Getting out of Contract is a lot easier than you think if you made a mistake when you agreed!
In 2013, Thomas Deprince, a passenger aboard a cruise ship, visited the cruise ship’s jewelry store, which was operated by Starboard Cruise Services, and expressed an interest in purchasing a fifteen to twenty carat loose diamond. Starboard Cruise Services reached out to its diamond vendor and was provided an inventory list which included a per-carat price and net price for each diamond; it then selected two diamonds from the inventory list and presented the information to Deprince as follows:
EC 20.64 D VVS2 GIA VG G NON selling price $235,000
EC 20.73 E VVS2 GIA EX EX FNT selling price $245,000
Starboard Cruise Services did not realize that the quoted price was per carat and mistakenly sold the 20.64 carat loose diamond to Deprince for $235,000. This mistake cost Starboard Cruise Services approximately $4.6 million dollars!
Shortly after the sale, Starboard Cruise Services realized that the $235,000 price was per carat and immediately called Deprince, explained the mistake and reversed the charges to his credit card.

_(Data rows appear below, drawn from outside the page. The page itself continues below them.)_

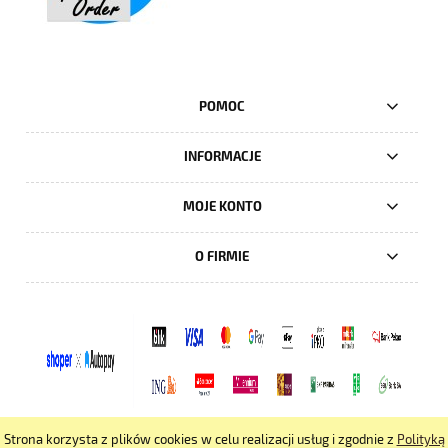
POMOC
INFORMACJE
MOJE KONTO
O FIRMIE
Strona korzysta z plików cookies w celu realizacji usług i zgodnie z
Polityką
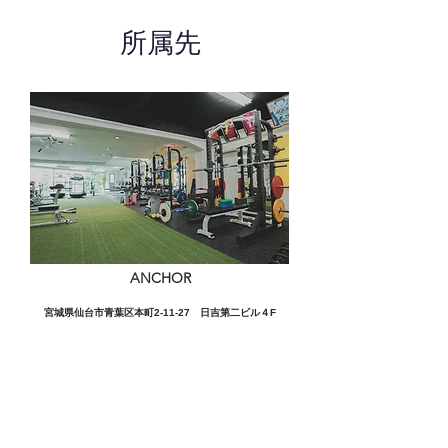
所属先
ANCHOR
宮城県仙台市青葉区本町2-11-27 日吉第二ビル４F
この施設の詳細をみる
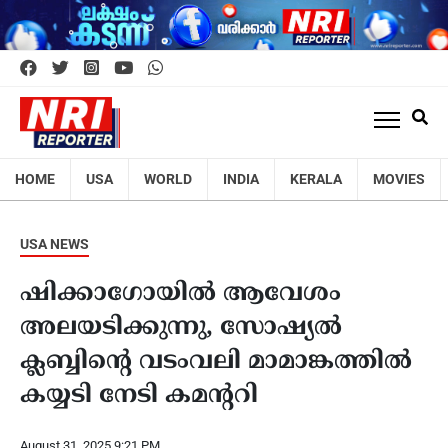
HOME
USA
WORLD
INDIA
KERALA
MOVIES
USA NEWS
ഷിക്കാഗോയില്‍ ആവേശം
അലയടിക്കുന്നു, സോഷ്യല്‍
ക്ലബ്ബിന്റെ വടംവലി മാമാങ്കത്തില്‍
കയ്യടി നേടി കമന്ററി
August 31, 2025 9:21 PM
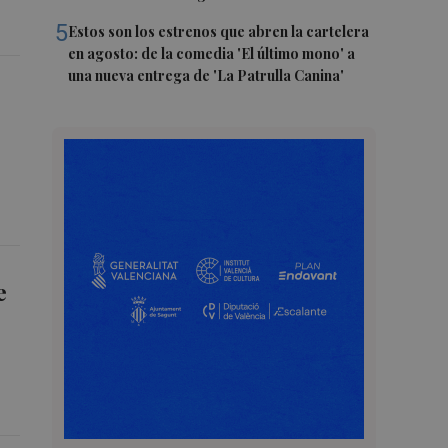
5
Estos son los estrenos que abren la cartelera
en agosto: de la comedia 'El último mono' a
una nueva entrega de 'La Patrulla Canina'
e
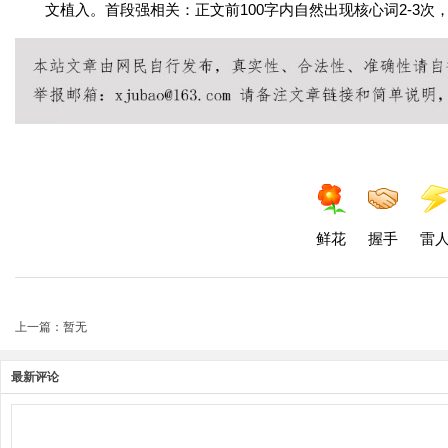
文植入。首段强相关：正文前100字内自然出现核心词2-3次，
鲜花
握手
雷
上一篇：暂无
最新评论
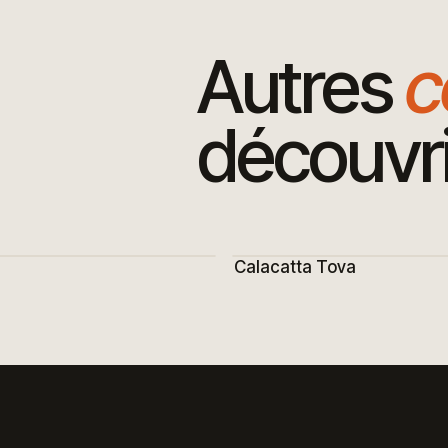
Autres
c
découvri
Calacatta Tova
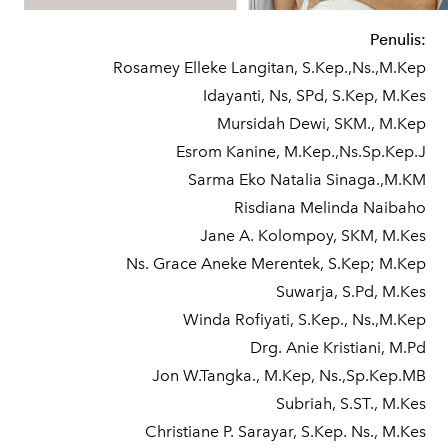
Penulis:
Rosamey Elleke Langitan, S.Kep.,Ns.,M.Kep
Idayanti, Ns, SPd, S.Kep, M.Kes
Mursidah Dewi, SKM., M.Kep
Esrom Kanine, M.Kep.,Ns.Sp.Kep.J
Sarma Eko Natalia Sinaga.,M.KM
Risdiana Melinda Naibaho
Jane A. Kolompoy, SKM, M.Kes
Ns. Grace Aneke Merentek, S.Kep; M.Kep
Suwarja, S.Pd, M.Kes
Winda Rofiyati, S.Kep., Ns.,M.Kep
Drg. Anie Kristiani, M.Pd
Jon W.Tangka., M.Kep, Ns.,Sp.Kep.MB
Subriah, S.ST., M.Kes
Christiane P. Sarayar, S.Kep. Ns., M.Kes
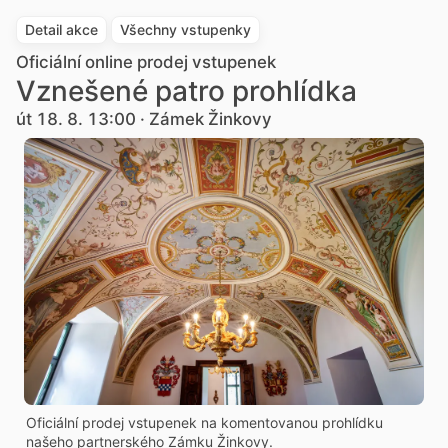
Detail akce
Všechny vstupenky
Oficiální online prodej vstupenek
Vznešené patro prohlídka
út 18. 8. 13:00 · Zámek Žinkovy
Oficiální prodej vstupenek na komentovanou prohlídku
našeho partnerského Zámku Žinkovy.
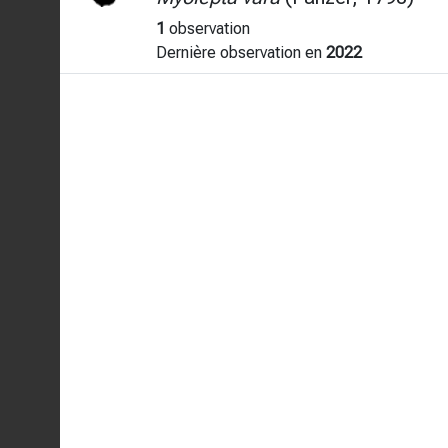
1
observation
Dernière observation en
2022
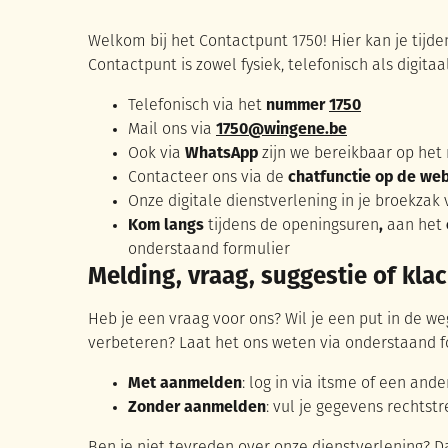
Welkom bij het Contactpunt 1750! Hier kan je tijd
Contactpunt is zowel fysiek, telefonisch als digitaa
Telefonisch via het
nummer
1750
Mail ons via
1750@wingene.be
Ook via
WhatsApp
zijn we bereikbaar op he
Contacteer ons via de
chatfunctie op de web
Onze digitale dienstverlening in je broekzak
Kom langs
tijdens de openingsuren
,
aan het
onderstaand formulier
Melding, vraag, suggestie of kla
Heb je een vraag voor ons? Wil je een put in de 
verbeteren? Laat het ons weten via onderstaand f
Met aanmelden
: log in via itsme of een an
Zonder aanmelden
: vul je gegevens rechtst
A tot Z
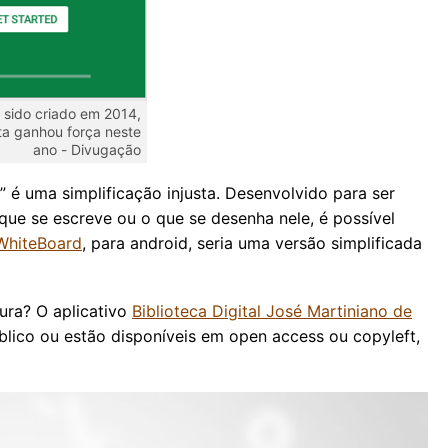
 sido criado em 2014,
ta ganhou força neste
ano -
Divugação
l” é uma simplificação injusta. Desenvolvido para ser
que se escreve ou o que se desenha nele, é possível
WhiteBoard
, para android, seria uma versão simplificada
tura? O aplicativo
Biblioteca Digital José Martiniano de
blico ou estão disponíveis em open access ou copyleft,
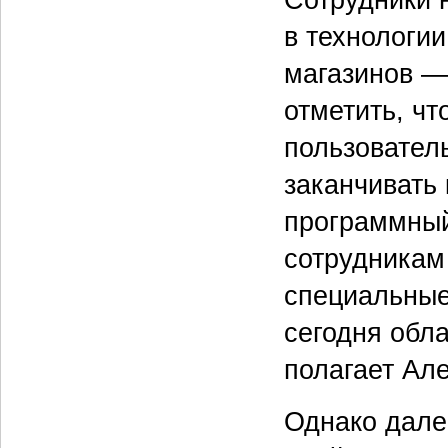
в технологии
магазинов — 
отметить, чт
пользовател
заканчивать 
программный
сотрудникам 
специальные
сегодня обл
полагает Але
Однако дале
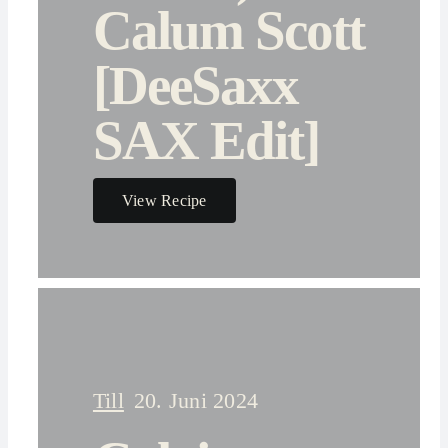
Calum Scott
[DeeSaxx
SAX Edit]
View Recipe
Till
20. Juni 2024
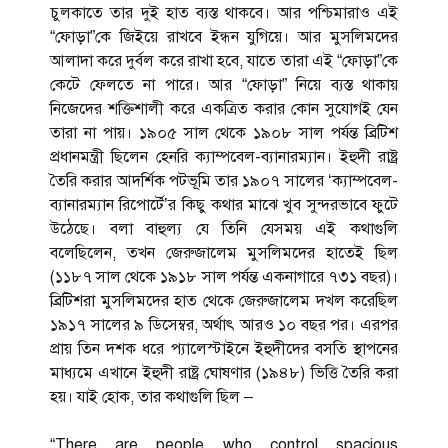
চুলকাতে তার দুই হাত ব্যস্ত থাকবে। আর পশ্চিমারাও এই
“ফোড়া”কে জিইয়ে রাখবে ইন্ধন যুগিয়ে। আর মুসলিমদের
আলাদা করে দুর্বল করে রাখা হবে, যাতে তারা এই “ফোড়া”কে
কেটে ফেলতে না পারে। আর “ফোড়া” নিয়ে ব্যস্ত থাকায়
নিজেদের শক্তিশালী করে একত্রিত করার কোন সুযোগই যেন
তারা না পায়। ১৯০৫ সাল থেকে ১৯০৮ সাল পর্যন্ত ব্রিটিশ
প্রধানমন্ত্রী ছিলেন হেনরি ক্যাম্পবেল-ব্যানারম্যান। ইহুদী রাষ্ট্র
তৈরি করার আদর্শিক পটভূমি তার ১৯০৭ সালের ‘ক্যাম্পবেল-
ব্যানারম্যান রিপোর্টে’র কিছু কথার মাঝে খুব সুন্দরভাবে ফুটে
উঠেছে। বলা বাহুল্য যে তিনি যেসময় এই কথাগুলি
বলেছিলেন, তখন জেরুজালেম মুসলিমদের হাতেই ছিল
(১১৮৭ সাল থেকে ১৯১৮ সাল পর্যন্ত একনাগারে ৭৩১ বছর)।
ব্রিটিশরা মুসলিমদের হাত থেকে জেরুজালেম দখল করেছিল
১৯১৭ সালের ৯ ডিসেম্বর, অর্থাৎ আরও ১০ বছর পর। এরপর
প্রায় তিন দশক ধরে প্যালেস্টাইনে ইহুদীদের বসতি স্থাপনের
মাধ্যমে এখানে ইহুদী রাষ্ট্র ঘোষণার (১৯৪৮) ভিত্তি তৈরি করা
হয়। যাই হোক, তার কথাগুলি ছিল –
“There are people who control spacious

Deprince then filed a lawsuit seeking to enforce the parties’ contract.
After a series of rulings, appeals and remands, the case eventually made its way to the Third District Court of Appeal, where it was up to the Third District Court of Appeal to determine whether Starboard Cruise Services was excused from performing under the contract because it committed a unilateral mistake and whether in order to prove unilateral mistake, Starboard Cruise Services was required to prove that the mistake was induced by the party seeking to benefit from the mistake.
On August 1, 2018, the Third District Court of Appeal ruled in favor of Starboard Cruise Services finding that Starboard Cruise Services was not required to prove that the unilateral mistake was induced by the party seeking to benefit from the mistake. Specifically holding that a contract may be set aside based on a unilateral mistake of fact if the mistake was not the result of an inexcusable lack of due care, the denial of release from the contract would be inequitable, and the other party to the contract has not so changed its position in reliance on the contract that rescission would be unconscionable.